La France est reconfinée, l’Espagne prend la même direction, le Portugal a l’air d’avoir des mesures plus souples. C’est parti ! Premier arrêt à Porto, je dors en Couchsurfing, j’ai de supers hôtes ! Il fait beau, je visite la ville, je fais plein de jolies rencontres, j’ai des conversations passionnantes. Je sens que je suis au bon endroit au bon moment. Je continue d’avancer dans mon chemin intérieur. Je poursuis mon périple en stop, en Couchsurfing, je suis relancée dans mon mode de voyage préféré. Tout s’enchaine à merveille. Je trouve un volontariat à Faro et j’y passe 3 semaines. C’est compliqué mais une rencontre me fait rester et chaque jour est une occasion de se dépasser et d’apprendre toujours plus sur soi.
Décembre 2020 : Peniche, volontariat et yoga
Je commence ma formation de prof de yoga en ligne, il vaut mieux tard que jamais, c’était un de mes objectifs de 2020 ! C’est aussi le moment où je commence un nouveau travail à Peniche, dans une très jolie auberge, village de surf, au bord de l’océan.
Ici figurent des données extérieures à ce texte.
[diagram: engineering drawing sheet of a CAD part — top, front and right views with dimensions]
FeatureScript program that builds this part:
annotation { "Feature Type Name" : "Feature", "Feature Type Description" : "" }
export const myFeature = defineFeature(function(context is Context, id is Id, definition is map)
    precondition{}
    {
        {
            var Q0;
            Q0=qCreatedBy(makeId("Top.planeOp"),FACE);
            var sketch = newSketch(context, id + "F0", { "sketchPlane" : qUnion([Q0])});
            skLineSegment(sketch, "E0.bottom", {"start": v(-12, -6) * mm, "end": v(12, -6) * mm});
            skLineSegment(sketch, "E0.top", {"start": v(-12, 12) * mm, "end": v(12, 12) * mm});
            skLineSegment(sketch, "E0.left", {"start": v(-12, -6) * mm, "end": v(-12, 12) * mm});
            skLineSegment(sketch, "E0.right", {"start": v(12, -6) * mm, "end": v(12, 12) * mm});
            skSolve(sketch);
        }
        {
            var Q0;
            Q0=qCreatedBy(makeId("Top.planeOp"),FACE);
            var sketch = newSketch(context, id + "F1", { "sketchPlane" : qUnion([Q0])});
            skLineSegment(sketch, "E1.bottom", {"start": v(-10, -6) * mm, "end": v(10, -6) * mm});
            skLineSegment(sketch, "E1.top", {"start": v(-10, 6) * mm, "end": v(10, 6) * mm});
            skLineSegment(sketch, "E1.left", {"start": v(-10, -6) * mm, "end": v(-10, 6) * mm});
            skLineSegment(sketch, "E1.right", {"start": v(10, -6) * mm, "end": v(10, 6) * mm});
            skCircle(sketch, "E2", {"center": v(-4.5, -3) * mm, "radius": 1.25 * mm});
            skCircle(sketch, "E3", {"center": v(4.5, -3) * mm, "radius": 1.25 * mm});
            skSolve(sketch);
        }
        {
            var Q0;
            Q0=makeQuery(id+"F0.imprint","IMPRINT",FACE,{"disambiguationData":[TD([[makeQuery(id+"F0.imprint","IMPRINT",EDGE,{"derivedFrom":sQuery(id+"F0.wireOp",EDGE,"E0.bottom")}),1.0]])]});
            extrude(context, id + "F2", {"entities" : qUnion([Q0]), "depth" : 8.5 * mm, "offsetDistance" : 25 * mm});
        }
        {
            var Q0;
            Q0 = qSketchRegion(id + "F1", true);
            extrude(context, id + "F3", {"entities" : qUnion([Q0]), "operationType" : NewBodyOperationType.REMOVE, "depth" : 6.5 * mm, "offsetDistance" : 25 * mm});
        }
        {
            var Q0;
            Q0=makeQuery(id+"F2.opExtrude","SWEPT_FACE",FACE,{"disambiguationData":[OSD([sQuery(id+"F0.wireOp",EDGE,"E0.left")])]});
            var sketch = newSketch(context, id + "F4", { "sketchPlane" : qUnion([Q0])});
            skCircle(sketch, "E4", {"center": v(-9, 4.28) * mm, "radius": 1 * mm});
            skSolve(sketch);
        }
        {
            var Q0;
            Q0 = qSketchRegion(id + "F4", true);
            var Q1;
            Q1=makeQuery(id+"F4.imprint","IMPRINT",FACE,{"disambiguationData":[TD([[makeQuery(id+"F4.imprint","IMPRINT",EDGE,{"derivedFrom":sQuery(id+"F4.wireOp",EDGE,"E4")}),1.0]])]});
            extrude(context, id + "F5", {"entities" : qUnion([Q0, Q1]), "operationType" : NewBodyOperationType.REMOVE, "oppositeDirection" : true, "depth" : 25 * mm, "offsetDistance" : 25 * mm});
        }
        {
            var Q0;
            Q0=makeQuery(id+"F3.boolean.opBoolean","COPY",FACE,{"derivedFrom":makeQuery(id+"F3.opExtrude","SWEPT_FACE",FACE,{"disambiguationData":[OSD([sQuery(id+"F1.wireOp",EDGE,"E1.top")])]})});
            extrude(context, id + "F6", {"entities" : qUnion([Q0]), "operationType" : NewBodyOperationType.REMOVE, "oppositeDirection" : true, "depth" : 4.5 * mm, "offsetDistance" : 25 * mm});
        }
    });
Tous les éléments si importants à mon bien être sont réunis pour que je m’épanouisse ici. Je mets du temps à m’intégrer, je ne suis pas dans le mood. Je fais beaucoup de sport (un des nombreux bénéfices du chemin, je suis devenue sportive haha !!), j’observe l’océan, je fais du yoga, j’étudie, je rencontre plein de personnes, je cuisine,… Noel arrive, mes amis du Camino viennent me rejoindre ici, ça me fait beaucoup de bien de les voir. Je m’intègre de plus en plus avec mes collègues. Le nouvel an arrive, une fête ce soir en perspective. Et une nouvelle année qui va démarrer …
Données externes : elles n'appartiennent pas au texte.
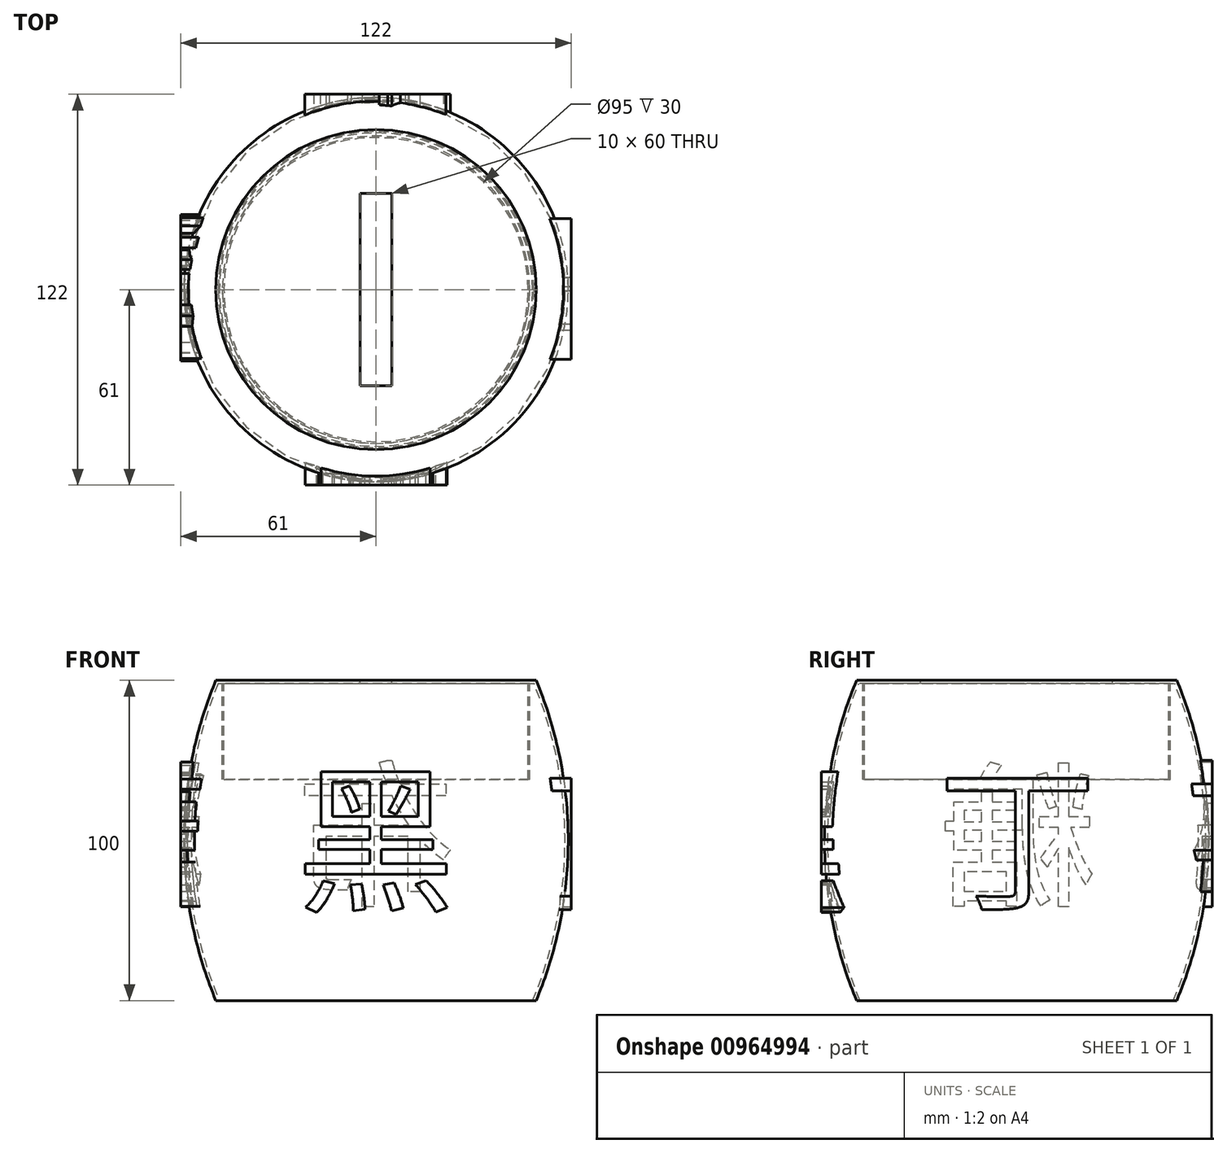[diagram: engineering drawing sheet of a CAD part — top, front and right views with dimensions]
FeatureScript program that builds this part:
annotation { "Feature Type Name" : "Feature", "Feature Type Description" : "" }
export const myFeature = defineFeature(function(context is Context, id is Id, definition is map)
    precondition{}
    {
        {
            var Q0;
            Q0=qCreatedBy(makeId("Front.planeOp"),FACE);
            var sketch = newSketch(context, id + "F0", { "sketchPlane" : qUnion([Q0])});
            skLineSegment(sketch, "E0.bottom", {"start": v(25, -25) * mm, "end": v(-25, -25) * mm});
            skLineSegment(sketch, "E0.top", {"start": v(25, 25) * mm, "end": v(-25, 25) * mm});
            skLineSegment(sketch, "E0.left", {"start": v(25, -25) * mm, "end": v(25, 25) * mm});
            skLineSegment(sketch, "E0.right", {"start": v(-25, -25) * mm, "end": v(-25, 25) * mm});
            skPoint(sketch, "E0.middle", {"position": v(0, 0) * mm});
            skText(sketch, "E1", { "text": "黑", "fontName": "NotoSansCJKsc-Regular.otf"});
            const initialGuessF0  = {"E1": [-0.025, -0.01845, 1, 0, 0.0359]};
            skSetInitialGuess(sketch, initialGuessF0);
            skSolve(sketch);
        }
        {
            var Q0;
            Q0=qCreatedBy(makeId("Right.planeOp"),FACE);
            var sketch = newSketch(context, id + "F1", { "sketchPlane" : qUnion([Q0])});
            skLineSegment(sketch, "E2.bottom", {"start": v(25, -25) * mm, "end": v(-25, -25) * mm});
            skLineSegment(sketch, "E2.top", {"start": v(25, 25) * mm, "end": v(-25, 25) * mm});
            skLineSegment(sketch, "E2.left", {"start": v(25, -25) * mm, "end": v(25, 25) * mm});
            skLineSegment(sketch, "E2.right", {"start": v(-25, -25) * mm, "end": v(-25, 25) * mm});
            skPoint(sketch, "E2.middle", {"position": v(0, 0) * mm});
            skText(sketch, "E3", { "text": "丁", "fontName": "NotoSansCJKsc-Regular.otf"});
            const initialGuessF1  = {"E3": [-0.025, -0.01819, 1, 0, 0.0363]};
            skSetInitialGuess(sketch, initialGuessF1);
            skSolve(sketch);
        }
        {
            var Q0;
            Q0=qCreatedBy(makeId("Right.planeOp"),FACE);
            var sketch = newSketch(context, id + "F2", { "sketchPlane" : qUnion([Q0])});
            skLineSegment(sketch, "E4.bottom", {"start": v(-25, -25) * mm, "end": v(25, -25) * mm});
            skLineSegment(sketch, "E4.top", {"start": v(-25, 25) * mm, "end": v(25, 25) * mm});
            skLineSegment(sketch, "E4.left", {"start": v(-25, -25) * mm, "end": v(-25, 25) * mm});
            skLineSegment(sketch, "E4.right", {"start": v(25, -25) * mm, "end": v(25, 25) * mm});
            skPoint(sketch, "E4.middle", {"position": v(0, 0) * mm});
            skSolve(sketch);
        }
        {
            var Q0;
            Q0 = qSketchRegion(id + "F2", true);
            extrude(context, id + "F3", {"entities" : qUnion([Q0]), "depth" : -1 * mm, "offsetDistance" : 25 * mm});
        }
        {
            var Q0;
            Q0=makeQuery(id+"F3.opExtrude","CAP_FACE",FACE,{"disambiguationData":[OSD([sQuery(id+"F2.wireOp",EDGE,"E4.bottom"),sQuery(id+"F2.wireOp",EDGE,"E4.top"),sQuery(id+"F2.wireOp",EDGE,"E4.left"),sQuery(id+"F2.wireOp",EDGE,"E4.right")])],"isStart":false});
            var sketch = newSketch(context, id + "F4", { "sketchPlane" : qUnion([Q0])});
            skText(sketch, "E5", { "text": "糖", "fontName": "NotoSansCJKsc-Regular.otf"});
            const initialGuessF4  = {"E5": [-0.025, -0.0169, 1, 0, 0.03547]};
            skSetInitialGuess(sketch, initialGuessF4);
            skSolve(sketch);
        }
        {
            var Q0;
            Q0=qCreatedBy(makeId("Front.planeOp"),FACE);
            var sketch = newSketch(context, id + "F5", { "sketchPlane" : qUnion([Q0])});
            skLineSegment(sketch, "E6.bottom", {"start": v(-25, -25) * mm, "end": v(25, -25) * mm});
            skLineSegment(sketch, "E6.top", {"start": v(-25, 25) * mm, "end": v(25, 25) * mm});
            skLineSegment(sketch, "E6.left", {"start": v(-25, -25) * mm, "end": v(-25, 25) * mm});
            skLineSegment(sketch, "E6.right", {"start": v(25, -25) * mm, "end": v(25, 25) * mm});
            skPoint(sketch, "E6.middle", {"position": v(0, 0) * mm});
            skSolve(sketch);
        }
        {
            var Q0;
            Q0=makeQuery(id+"F5.imprint","IMPRINT",FACE,{"disambiguationData":[TD([[makeQuery(id+"F5.imprint","IMPRINT",EDGE,{"derivedFrom":sQuery(id+"F5.wireOp",EDGE,"E6.bottom")}),1.0]])]});
            extrude(context, id + "F6", {"entities" : qUnion([Q0]), "depth" : -1 * mm, "offsetDistance" : 25 * mm});
        }
        {
            var Q0;
            Q0=makeQuery(id+"F6.opExtrude","CAP_FACE",FACE,{"disambiguationData":[OSD([sQuery(id+"F5.wireOp",EDGE,"E6.bottom"),sQuery(id+"F5.wireOp",EDGE,"E6.top"),sQuery(id+"F5.wireOp",EDGE,"E6.left"),sQuery(id+"F5.wireOp",EDGE,"E6.right")])],"isStart":false});
            var sketch = newSketch(context, id + "F7", { "sketchPlane" : qUnion([Q0])});
            skText(sketch, "E7", { "text": "布", "fontName": "NotoSansCJKsc-Regular.otf"});
            const initialGuessF7  = {"E7": [-0.025, -0.01683, 1, 0, 0.03622]};
            skSetInitialGuess(sketch, initialGuessF7);
            skSolve(sketch);
        }
        {
            var Q0;
            Q0=makeQuery(id+"F7.imprint","IMPRINT",FACE,{"disambiguationData":[TD([[makeQuery(id+"F7.imprint","IMPRINT",EDGE,{"derivedFrom":sQuery(id+"F7.wireOp",EDGE,"E7.sketch_text.stroke-0")}),1.0]])]});
            extrude(context, id + "F8", {"entities" : qUnion([Q0]), "operationType" : NewBodyOperationType.ADD, "depth" : 60 * mm, "offsetDistance" : 25 * mm});
        }
        {
            var Q0;
            Q0=makeQuery(id+"F4.imprint","IMPRINT",FACE,{"disambiguationData":[TD([[makeQuery(id+"F4.imprint","IMPRINT",EDGE,{"derivedFrom":sQuery(id+"F4.wireOp",EDGE,"E5.sketch_text.stroke-39")}),1.0]])]});
            var Q1;
            Q1=makeQuery(id+"F4.imprint","IMPRINT",FACE,{"disambiguationData":[TD([[makeQuery(id+"F4.imprint","IMPRINT",EDGE,{"derivedFrom":sQuery(id+"F4.wireOp",EDGE,"E5.sketch_text.stroke-27")}),1.0]])]});
            var Q2;
            Q2=makeQuery(id+"F4.imprint","IMPRINT",FACE,{"disambiguationData":[TD([[makeQuery(id+"F4.imprint","IMPRINT",EDGE,{"derivedFrom":sQuery(id+"F4.wireOp",EDGE,"E5.sketch_text.stroke-0")}),1.0]])]});
            var Q3;
            Q3=makeQuery(id+"F4.imprint","IMPRINT",FACE,{"disambiguationData":[TD([[makeQuery(id+"F4.imprint","IMPRINT",EDGE,{"derivedFrom":sQuery(id+"F4.wireOp",EDGE,"E5.sketch_text.stroke-4")}),1.0]])]});
            var Q4;
            Q4=makeQuery(id+"F4.imprint","IMPRINT",FACE,{"disambiguationData":[TD([[makeQuery(id+"F4.imprint","IMPRINT",EDGE,{"derivedFrom":sQuery(id+"F4.wireOp",EDGE,"E5.sketch_text.stroke-8")}),1.0]])]});
            extrude(context, id + "F9", {"entities" : qUnion([Q0, Q1, Q2, Q3, Q4]), "operationType" : NewBodyOperationType.ADD, "depth" : 60 * mm, "offsetDistance" : 25 * mm});
        }
        {
            var Q0;
            Q0=makeQuery(id+"F0.imprint","IMPRINT",FACE,{"disambiguationData":[TD([[makeQuery(id+"F0.imprint","IMPRINT",EDGE,{"derivedFrom":sQuery(id+"F0.wireOp",EDGE,"E1.sketch_text.stroke-8")}),1.0]])]});
            var Q1;
            Q1=makeQuery(id+"F0.imprint","IMPRINT",FACE,{"disambiguationData":[TD([[makeQuery(id+"F0.imprint","IMPRINT",EDGE,{"derivedFrom":sQuery(id+"F0.wireOp",EDGE,"E1.sketch_text.stroke-4")}),1.0]])]});
            var Q2;
            Q2=makeQuery(id+"F0.imprint","IMPRINT",FACE,{"disambiguationData":[TD([[makeQuery(id+"F0.imprint","IMPRINT",EDGE,{"derivedFrom":sQuery(id+"F0.wireOp",EDGE,"E1.sketch_text.stroke-0")}),1.0]])]});
            var Q3;
            Q3=makeQuery(id+"F0.imprint","IMPRINT",FACE,{"disambiguationData":[TD([[makeQuery(id+"F0.imprint","IMPRINT",EDGE,{"derivedFrom":sQuery(id+"F0.wireOp",EDGE,"E1.sketch_text.stroke-48")}),1.0]])]});
            var Q4;
            Q4=makeQuery(id+"F0.imprint","IMPRINT",FACE,{"disambiguationData":[TD([[makeQuery(id+"F0.imprint","IMPRINT",EDGE,{"derivedFrom":sQuery(id+"F0.wireOp",EDGE,"E1.sketch_text.stroke-44")}),1.0]])]});
            var Q5;
            Q5=makeQuery(id+"F0.imprint","IMPRINT",FACE,{"disambiguationData":[TD([[makeQuery(id+"F0.imprint","IMPRINT",EDGE,{"derivedFrom":sQuery(id+"F0.wireOp",EDGE,"E1.sketch_text.stroke-40")}),1.0]])]});
            var Q6;
            Q6=makeQuery(id+"F0.imprint","IMPRINT",FACE,{"disambiguationData":[TD([[makeQuery(id+"F0.imprint","IMPRINT",EDGE,{"derivedFrom":sQuery(id+"F0.wireOp",EDGE,"E1.sketch_text.stroke-36")}),1.0]])]});
            extrude(context, id + "F10", {"entities" : qUnion([Q0, Q1, Q2, Q3, Q4, Q5, Q6]), "depth" : 61 * mm, "offsetDistance" : 25 * mm});
        }
        {
            var Q0;
            Q0=makeQuery(id+"F1.imprint","IMPRINT",FACE,{"disambiguationData":[TD([[makeQuery(id+"F1.imprint","IMPRINT",EDGE,{"derivedFrom":sQuery(id+"F1.wireOp",EDGE,"E3.sketch_text.stroke-0")}),1.0]])]});
            extrude(context, id + "F11", {"entities" : qUnion([Q0]), "depth" : 61 * mm, "offsetDistance" : 25 * mm});
        }
        {
            var Q0;
            Q0=qCreatedBy(makeId("Right.planeOp"),FACE);
            var sketch = newSketch(context, id + "F12", { "sketchPlane" : qUnion([Q0])});
            skLineSegment(sketch, "E8", {"start": v(0, 0) * mm, "end": v(0, 50) * mm, "construction": true});
            skLineSegment(sketch, "E9", {"start": v(0, 0) * mm, "end": v(0, -50) * mm, "construction": true});
            skLineSegment(sketch, "E10", {"start": v(0, 50) * mm, "end": v(50, 50) * mm, "construction": true});
            skLineSegment(sketch, "E11", {"start": v(0, 0) * mm, "end": v(60, 0) * mm, "construction": true});
            skLineSegment(sketch, "E12", {"start": v(0, -50) * mm, "end": v(50, -50) * mm, "construction": true});
            skLineSegment(sketch, "E13", {"start": v(0, 50) * mm, "end": v(0, -50) * mm});
            skLineSegment(sketch, "E14", {"start": v(50, -50) * mm, "end": v(0, -50) * mm});
            skLineSegment(sketch, "E15", {"start": v(50, 50) * mm, "end": v(0, 50) * mm});
            skArc(sketch, "E16", {"start": v(50, -50) * mm, "mid": v(60, 0) * mm, "end": v(50, 50) * mm});
            skSolve(sketch);
        }
        {
            var Q0;
            Q0=qCreatedBy(makeId("Top.planeOp"),FACE);
            var sketch = newSketch(context, id + "F13", { "sketchPlane" : qUnion([Q0])});
            skCircle(sketch, "E17", {"center": v(0, 0) * mm, "radius": 5 * mm});
            skSolve(sketch);
        }
        {
            var Q0;
            Q0=makeQuery(id+"F12.imprint","IMPRINT",FACE,{"disambiguationData":[TD([[makeQuery(id+"F12.imprint","IMPRINT",EDGE,{"derivedFrom":sQuery(id+"F12.wireOp",EDGE,"E13")}),1.0]])]});
            var Q1;
            Q1=sQuery(id+"F13.wireOp",EDGE,"E17");
            sweep(context, id + "F14", {"operationType" : NewBodyOperationType.REMOVE, "profiles" : qUnion([Q0]), "path" : qUnion([Q1])});
        }
        {
            var Q0;
            Q0=qCreatedBy(makeId("Front.planeOp"),FACE);
            var sketch = newSketch(context, id + "F15", { "sketchPlane" : qUnion([Q0])});
            skLineSegment(sketch, "E18", {"start": v(0, 0) * mm, "end": v(0, 50) * mm, "construction": true});
            skLineSegment(sketch, "E19", {"start": v(0, 0) * mm, "end": v(0, -50) * mm, "construction": true});
            skLineSegment(sketch, "E20", {"start": v(0, -50) * mm, "end": v(50, -50) * mm, "construction": true});
            skLineSegment(sketch, "E21", {"start": v(0, 50) * mm, "end": v(50, 50) * mm, "construction": true});
            skLineSegment(sketch, "E22", {"start": v(0, 0) * mm, "end": v(60, 0) * mm, "construction": true});
            skLineSegment(sketch, "E23", {"start": v(0, 50) * mm, "end": v(0, -50) * mm});
            skLineSegment(sketch, "E24", {"start": v(50, -50) * mm, "end": v(0, -50) * mm});
            skLineSegment(sketch, "E25", {"start": v(0, 50) * mm, "end": v(50, 50) * mm});
            skArc(sketch, "E26", {"start": v(50, -50) * mm, "mid": v(60, 0) * mm, "end": v(50, 50) * mm});
            skSolve(sketch);
        }
        {
            var Q0;
            Q0=qCreatedBy(makeId("Top.planeOp"),FACE);
            var sketch = newSketch(context, id + "F16", { "sketchPlane" : qUnion([Q0])});
            skCircle(sketch, "E27", {"center": v(0, 0) * mm, "radius": 5 * mm});
            skSolve(sketch);
        }
        {
            var Q0;
            Q0=makeQuery(id+"F15.imprint","IMPRINT",FACE,{"disambiguationData":[TD([[makeQuery(id+"F15.imprint","IMPRINT",EDGE,{"derivedFrom":sQuery(id+"F15.wireOp",EDGE,"E23")}),1.0]])]});
            var Q1;
            Q1=sQuery(id+"F16.wireOp",EDGE,"E27");
            sweep(context, id + "F17", {"profiles" : qUnion([Q0]), "path" : qUnion([Q1])});
        }
        {
            var Q0;
            Q0=makeQuery(id+"F17.opSweep","SWEPT_FACE",FACE,{"disambiguationData":[OSD([sQuery(id+"F15.wireOp",EDGE,"E24"),sQuery(id+"F16.wireOp",EDGE,"E27")])]});
            shell(context, id + "F18", {"entities" : qUnion([Q0]), "thickness" : 1 * mm});
        }
        {
            var Q0;
            Q0=makeQuery(id+"F17.opSweep","SWEPT_FACE",FACE,{"disambiguationData":[OSD([sQuery(id+"F15.wireOp",EDGE,"E25"),sQuery(id+"F16.wireOp",EDGE,"E27")])]});
            var sketch = newSketch(context, id + "F19", { "sketchPlane" : qUnion([Q0])});
            skLineSegment(sketch, "E28.bottom", {"start": v(5, -30) * mm, "end": v(-5, -30) * mm});
            skLineSegment(sketch, "E28.top", {"start": v(5, 30) * mm, "end": v(-5, 30) * mm});
            skLineSegment(sketch, "E28.left", {"start": v(5, -30) * mm, "end": v(5, 30) * mm});
            skLineSegment(sketch, "E28.right", {"start": v(-5, -30) * mm, "end": v(-5, 30) * mm});
            skPoint(sketch, "E28.middle", {"position": v(0, 0) * mm});
            skSolve(sketch);
        }
        {
            var Q0;
            Q0=qCreatedBy(makeId("Front.planeOp"),FACE);
            var sketch = newSketch(context, id + "F20", { "sketchPlane" : qUnion([Q0])});
            skLineSegment(sketch, "E29", {"start": v(0, 54.82) * mm, "end": v(0, 22.75) * mm});
            skSolve(sketch);
        }
        {
            var Q0;
            Q0=makeQuery(id+"F19.imprint","IMPRINT",FACE,{"disambiguationData":[TD([[makeQuery(id+"F19.imprint","IMPRINT",EDGE,{"derivedFrom":sQuery(id+"F19.wireOp",EDGE,"E28.bottom")}),-1.0]])]});
            var Q1;
            Q1=sQuery(id+"F20.wireOp",EDGE,"E29");
            sweep(context, id + "F21", {"operationType" : NewBodyOperationType.REMOVE, "profiles" : qUnion([Q0]), "path" : qUnion([Q1])});
        }
        {
            var Q0;
            Q0=makeQuery(id+"F18.opShell","OFFSET_FACE",FACE,{"disambiguationData":[OSD([sQuery(id+"F15.wireOp",EDGE,"E25"),sQuery(id+"F16.wireOp",EDGE,"E27")])]});
            var sketch = newSketch(context, id + "F22", { "sketchPlane" : qUnion([Q0])});
            skCircle(sketch, "E30", {"center": v(0, 0) * mm, "radius": 47.5 * mm});
            skCircle(sketch, "E31", {"center": v(0, 0) * mm, "radius": 48 * mm});
            skSolve(sketch);
        }
        {
            var Q0;
            Q0=makeQuery(id+"F22.imprint","IMPRINT",FACE,{"disambiguationData":[TD([[makeQuery(id+"F22.imprint","IMPRINT",EDGE,{"derivedFrom":sQuery(id+"F22.wireOp",EDGE,"E30")}),-1.0]])]});
            extrude(context, id + "F23", {"entities" : qUnion([Q0]), "operationType" : NewBodyOperationType.ADD, "depth" : 30 * mm, "offsetDistance" : 25 * mm});
        }
    });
2021, I’m ready for you. Mais cette fois, j’ai compris la leçon, no plan is the plan, pas d’attente.
Je suis plus convaincue que jamais : tout arrive pour une raison. Je dois simplement restée ouverte et attentive aux signes, me laisser porter, suivre mon intuition, prendre les jours comme ils viennent et les opportunités apparaitront comme par magie.
Je vous souhaite à tous un excellent réveillon et une belle année 2021.